New Ark United Church of Christ, Newark, DE
January 12, 2014 – Baptism of Christ


            On this Baptism of Christ Sunday, Protestant preachers around the world who follow the lectionary might likely be invoking Martin Luther’s famous passionate words, “Remember your baptism!”  It conjures in my mind that scene from the movie “Moonstruck” when Cher slaps lovesick Nicholas Cage across the face and yells, “Snap out of it!”, as though Luther was shaking up a bunch of lost-in-the-forest Christians, unable to see the trees in front of them.  “Remember your baptism!  Remember who and whose you are!  Whatever funk or frenzy you’re in, snap out of it!”


            But it’s not so easy as that when as people of God we find ourselves and our faith in a funk or a frenzy.  We can’t just snap out of it by remembering our baptism.  First of all, it’s not a sentimental remembering.  Most of us were babies when we were baptized.  Some of us will remember that amazing experience if we were teenagers or adults.  Remembering our baptism is not only going through old pictures, stories, or memories of a specific time in our lives, as comforting or uplifting as that might be.


            Even so, earlier this week I found myself trying to remember my baptism, so I did go through some old photos in my memory, of my smiling parents crouched on the floor as my mother held me sitting up on a blanket; my great-grandparents who traveled all the way from Massachusetts to Texas just so they could be a part of that day.  I called my daughters and asked them to scan a letter that was written to me by the Air Force chaplain who baptized me, who wrote it so that one day I could, in some fashion, remember my baptism.


            Rev.

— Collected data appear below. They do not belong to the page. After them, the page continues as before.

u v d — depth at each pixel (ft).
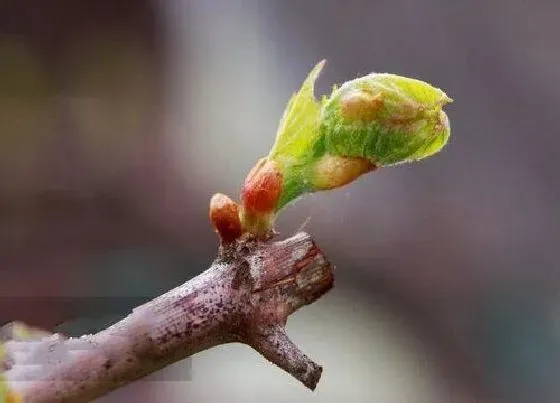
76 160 4.05
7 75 4.11
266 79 4.47
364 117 0.91
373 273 3.66
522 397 3.25
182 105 4.38
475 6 4.34
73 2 4.25
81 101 4.18
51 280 3.34
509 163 4.14
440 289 3.60
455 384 3.21
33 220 3.65
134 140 4.21
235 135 4.35
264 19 4.45
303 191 0.92
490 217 3.99
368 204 3.94
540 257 3.89
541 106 4.18
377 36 4.46
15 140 3.93
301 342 2.55
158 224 3.87
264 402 2.24
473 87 4.26
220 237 0.90
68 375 0.87
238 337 0.89
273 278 0.89
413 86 0.92
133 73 4.35
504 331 3.51
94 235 3.72
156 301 0.89
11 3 4.13
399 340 3.33
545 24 4.22
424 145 0.92
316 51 4.45
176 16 4.41
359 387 2.58
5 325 0.87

Thomas Williams addressed me not as a child but as the adult I would become.  He included the promises made on my behalf, stressing that the most two important words said at my baptism were “We do”—voiced by my parents.  But it was his closing words that caught my attention:


            “Welcome to the Christian community of the Church.  Remember that the church is made up of people and it looks forward to the day when as a mature adult you, like your parents now, will serve in the Church.”


            It was the word ‘serve’, reminding me of the word ‘servant’.  This chaplain had no inkling that I would one day be a pastor.  He was talking about the servanthood to which we all are ordained at our baptism. 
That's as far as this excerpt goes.